Vier Jahre nach der Kinopremiere wurde "Das Boot" zur erfolgreichen Fernsehserie. Jetzt endlich hat Wolfgang Petersen sein Meisterwerk generalüberholt, neu geschnitten und mit einem geradezu phantastischen Sound versehen. Dreieinhalb Stunden ist der Directors Cut lang und damit zwar nur gut halb so lang wie die damalige TV-Fassung, aber immerhin noch siebzig Minuten länger als die ursprüngliche Kinofassung. Bis heute ist das Werk mit sechs Oscar-Nominierungen der international erfolgreichste deutsche Nachkriegsfilm. Er öffnete Petersen die Tür nach Hollywood – mit "Outbreak", "In the Line of Fire" und "Airforce One" gehört er inzwischen zu den Assen –, aber auch eine ganze Reihe erstklassiger Schauspieler, wie Jürgen Prochnow ("Der Alte"), Klaus Wennemann (LI), Herbert Grönemeyer (Leutnant Werner), Heinz Hoenig (Funker Hinrich), Uwe Ochsenknecht (Bootsmann Lamprecht), Bernd Tauber (Obersteuermann), Martin Semmelrogge (II WO) und Claude Oliver Rudolph (Arlo) wurden durch "Das Boot" zu gefragten Akteuren.
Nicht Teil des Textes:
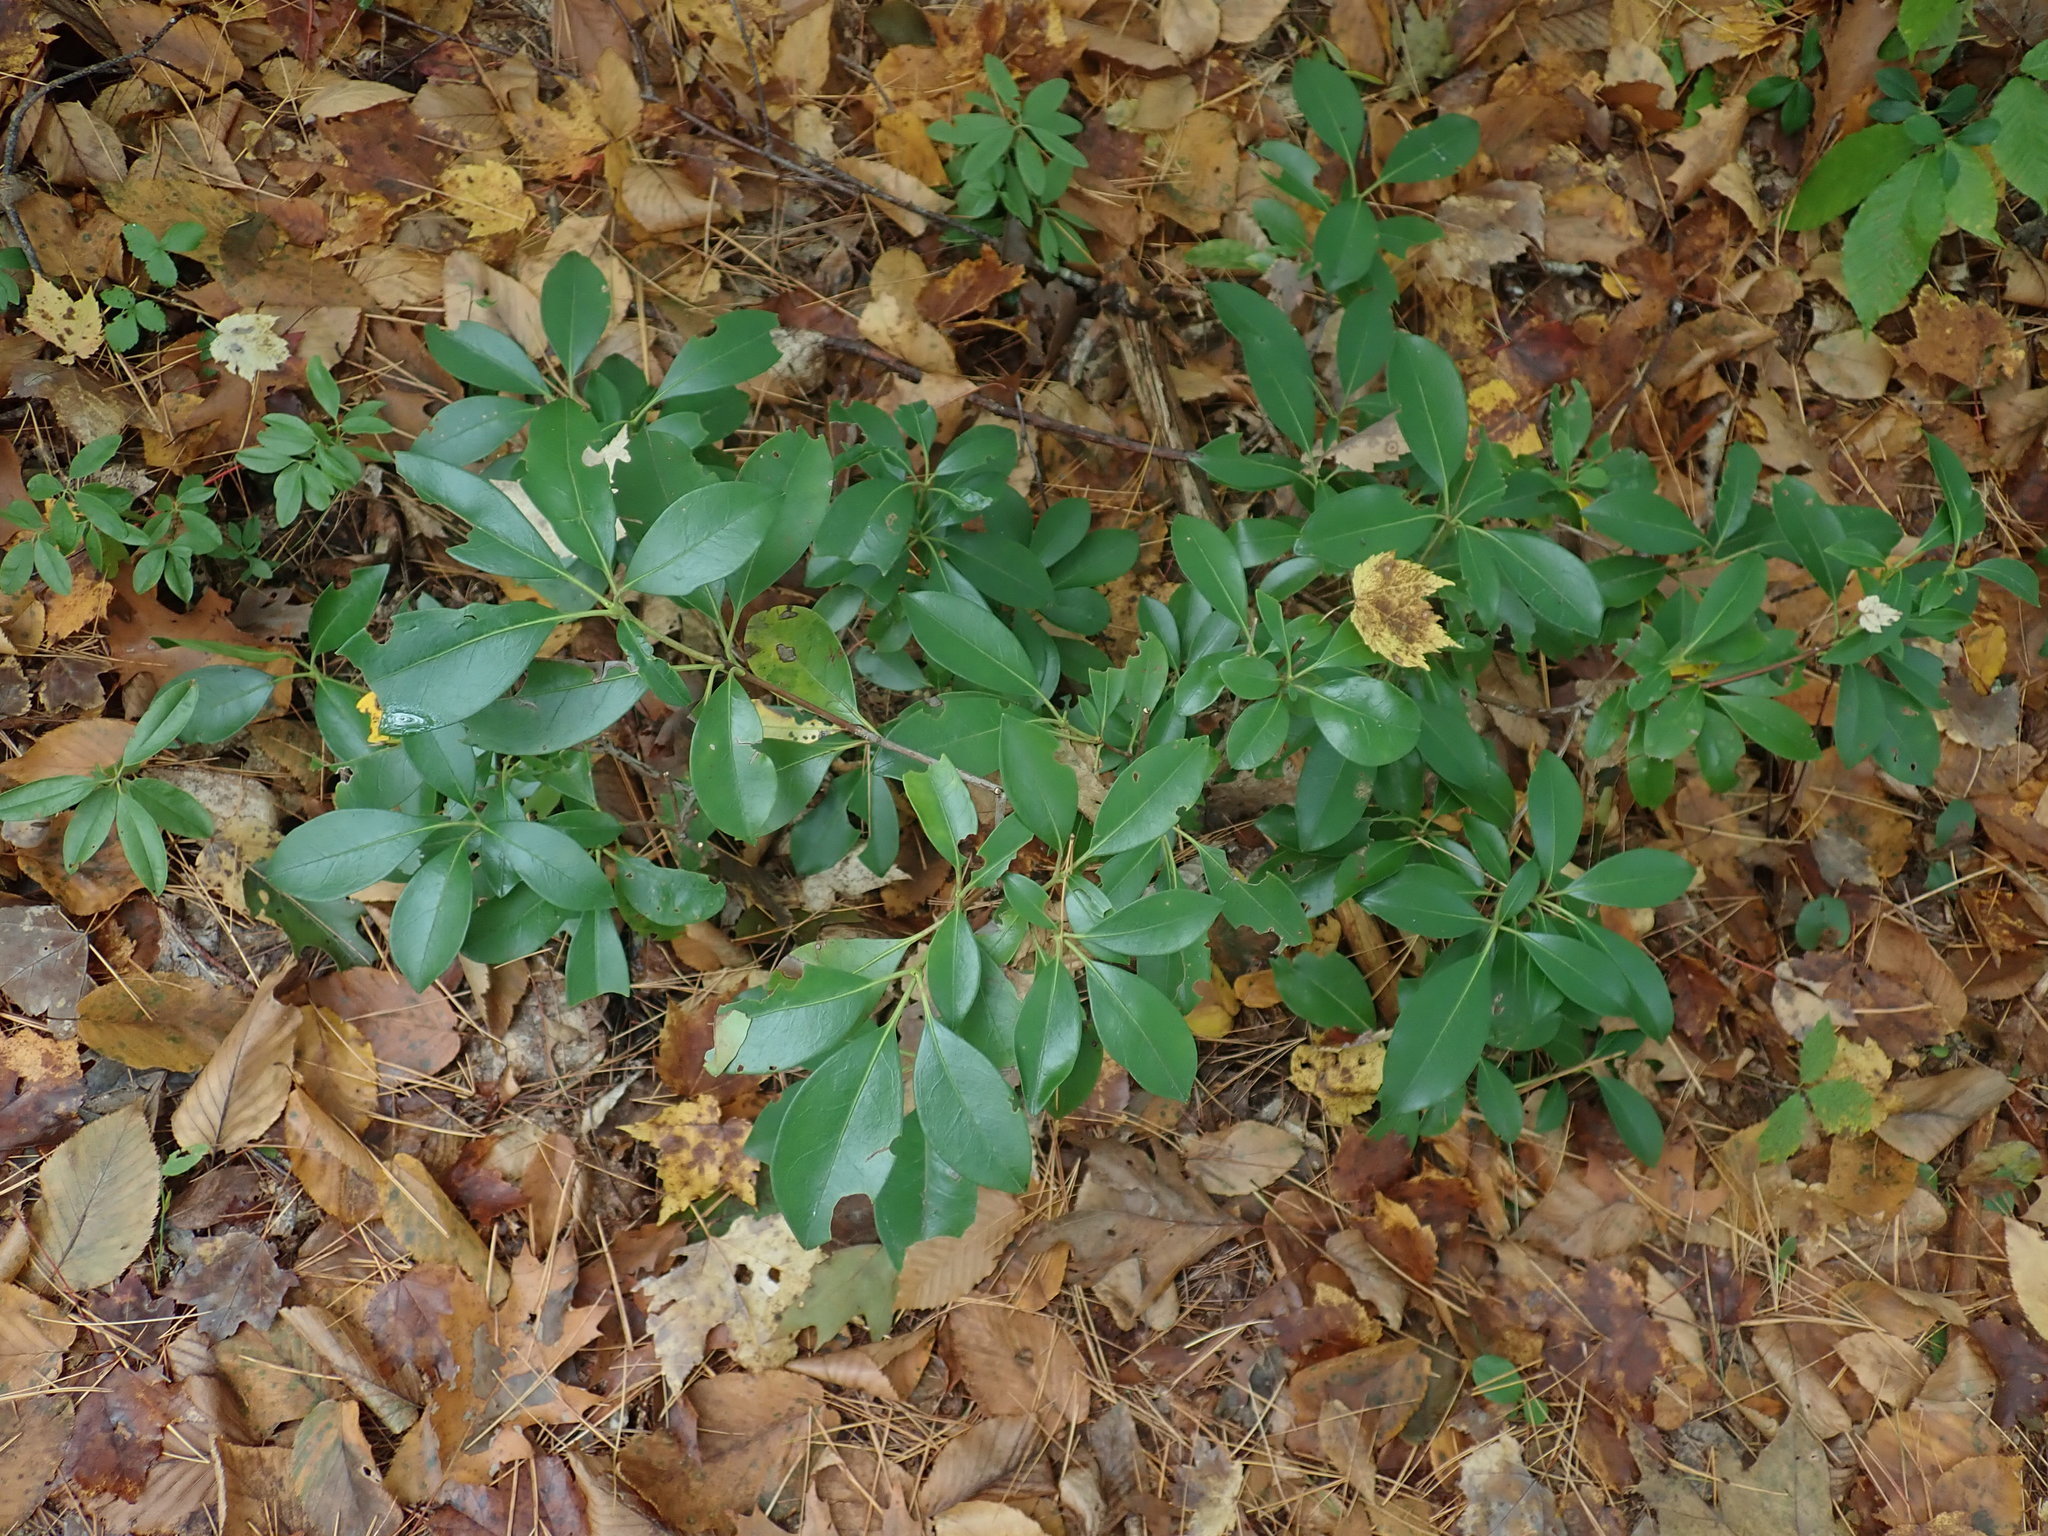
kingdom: Plantae
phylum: Tracheophyta
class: Magnoliopsida
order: Ericales
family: Ericaceae
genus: Kalmia
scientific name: Kalmia latifolia
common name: Mountain-laurel
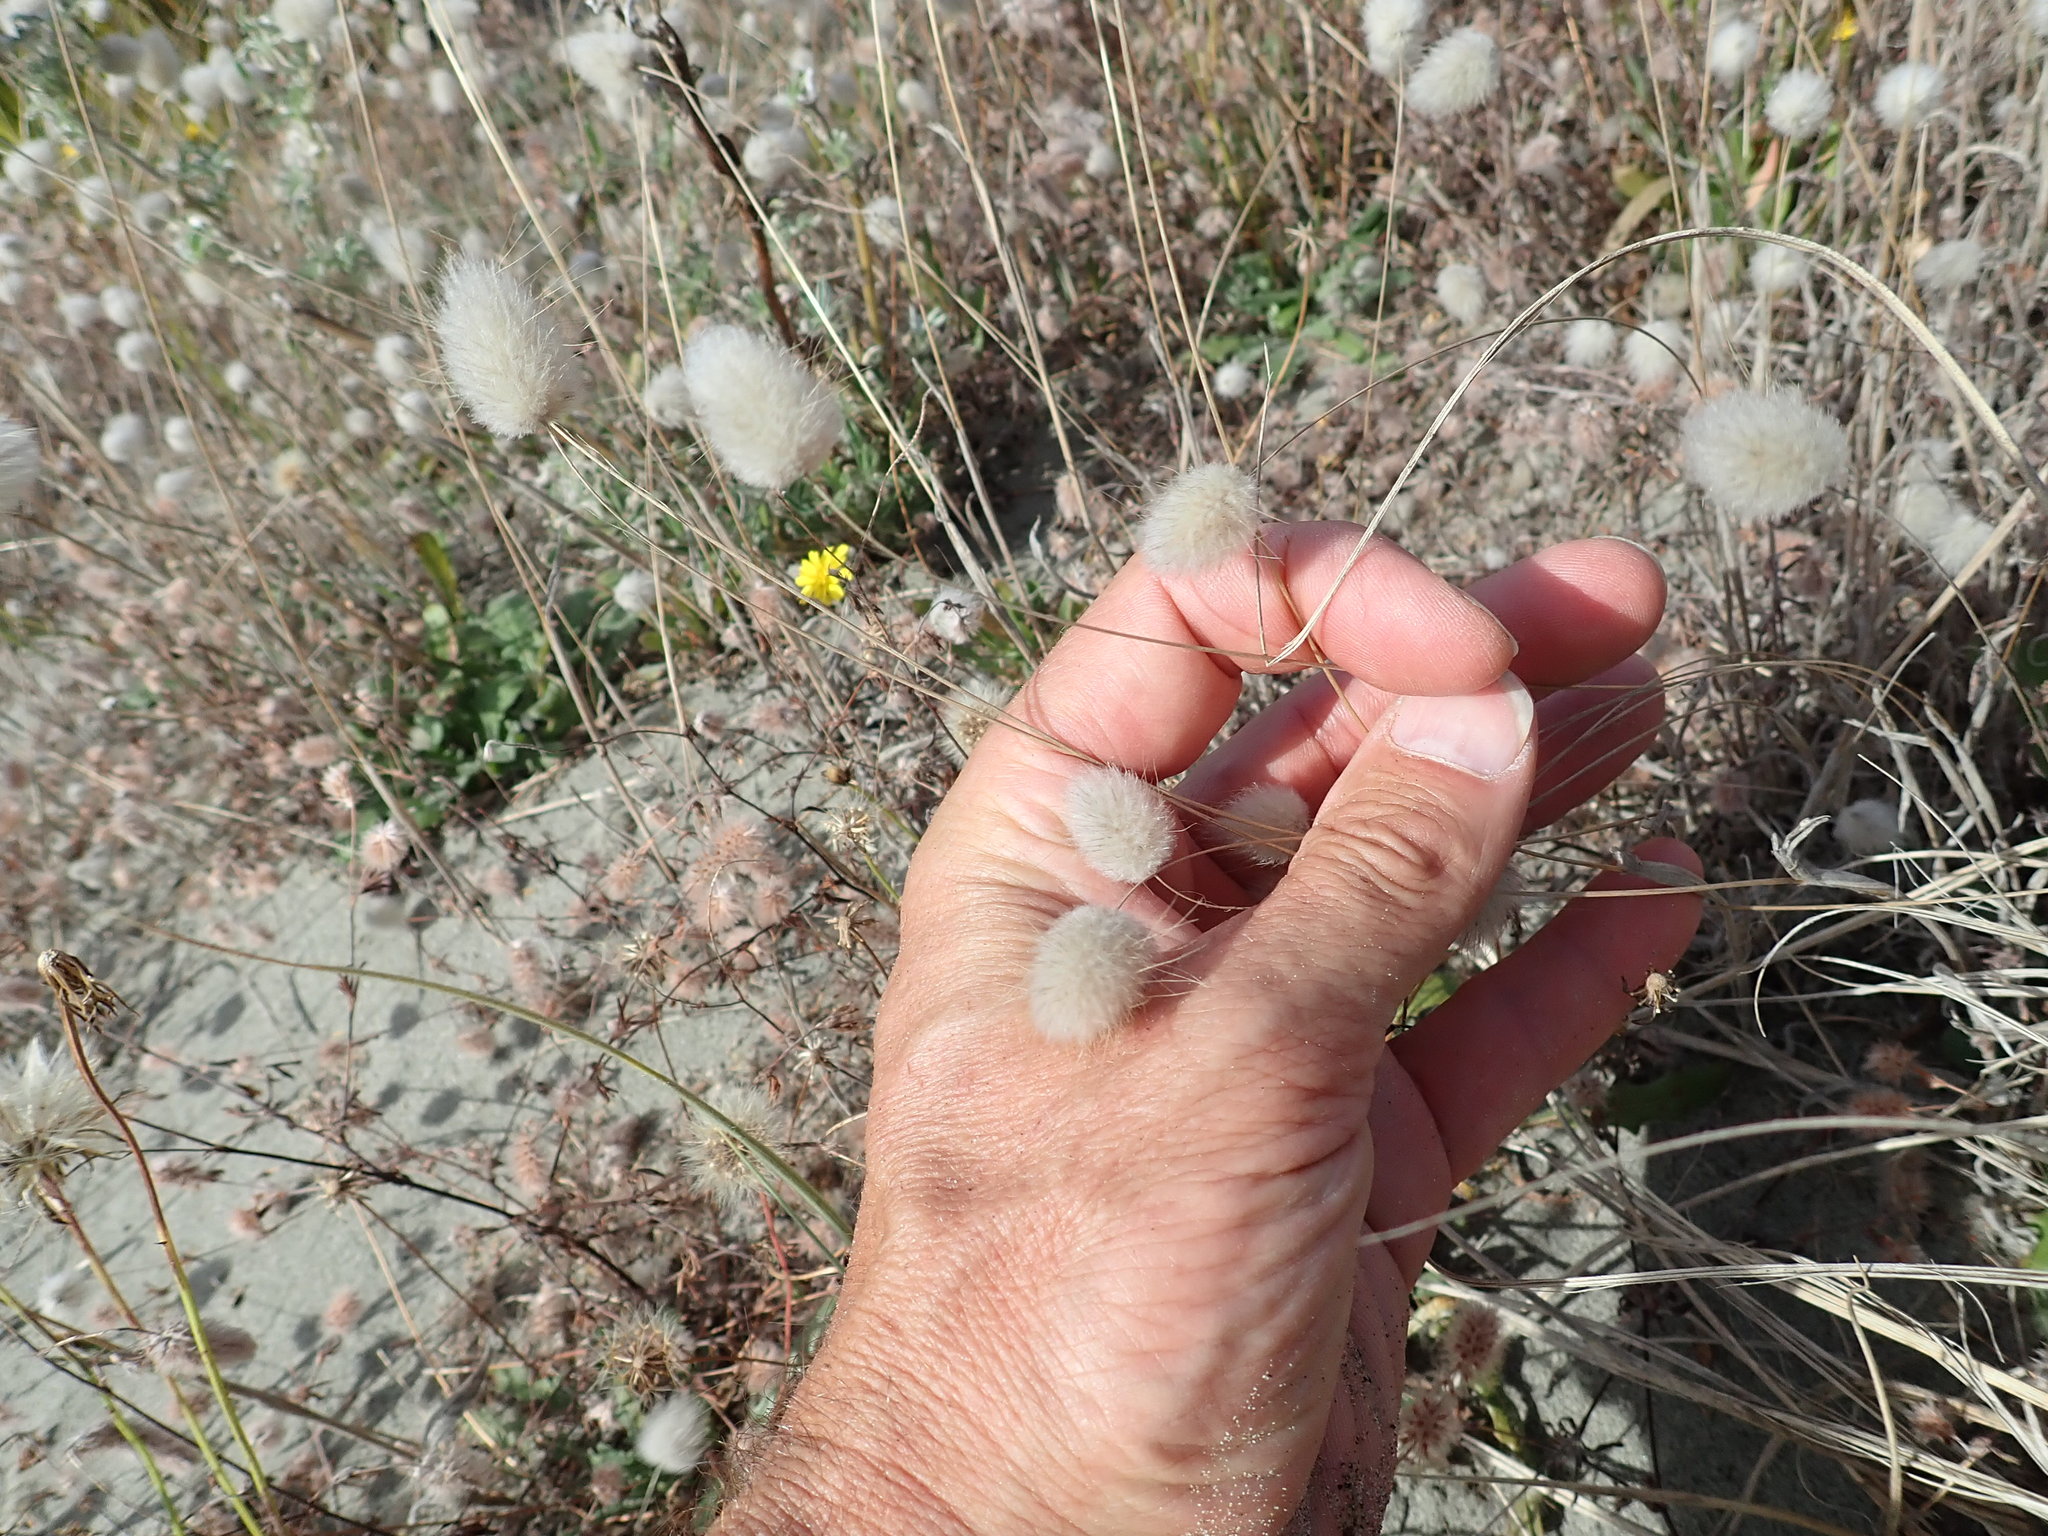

Gänzlich anders als Joseph Vilsmaiers 1982 gedrehter Film "Stalingrad", der sich als moralischer Feldzug gegen "Fremdenfeindlichkeit, deutsche Überheblichkeit, aufkommenden Rechtsextremismus und die zunehmende Tendenz, Konflikte militärisch lösen zu wollen" (Vilsmaier) entpuppte und außer mit ohrenbetäubenden Geräuschen verbundenen Materialschlachten nichts zu bieten hatte, dokumentiert "Das Boot" mit seinen einmaligen Bildern auf besonders eindringliche Weise die Schrecken der Atlantikschlachten und das Phänomen eines Krieges am Rande der menschlichen Existenz. Das sich um die U-Boot-Fahrer eine von Mythen umrankte Legende bildete, war nicht die Schuld der blutjungen Seeleute, Funker und Torpedomixer. Ihnen wurde so ziemlich alles abgefordert, was ein Mensch nur zu leisten und leiden vermag. Fast bis zuletzt galten die U-Boote als Wunderwaffe, die das Kriegsglück doch noch zugunsten Deutschlands wenden könnte. Diesen Männern, die allein geschützt von einer knapp zwanzig Millimeter dünnen Stahlwandung, bei ihren oft monatelangen Unternehmungen in den Weiten und Tiefen des Nordatlantik maßlosen Strapazen ausgesetzt waren, hat Wolfgang Petersen mit "Das Boot" ein Denkmal schaffen wollen, das ihrer würdig ist. Da erscheint es fast überflüssig zu erwähnen, daß von 40.000 deutschen U-Boot-Fahrern des Zweiten Weltkrieges über 30.000 von ihren Feindfahrten nicht mehr nach Hause kamen.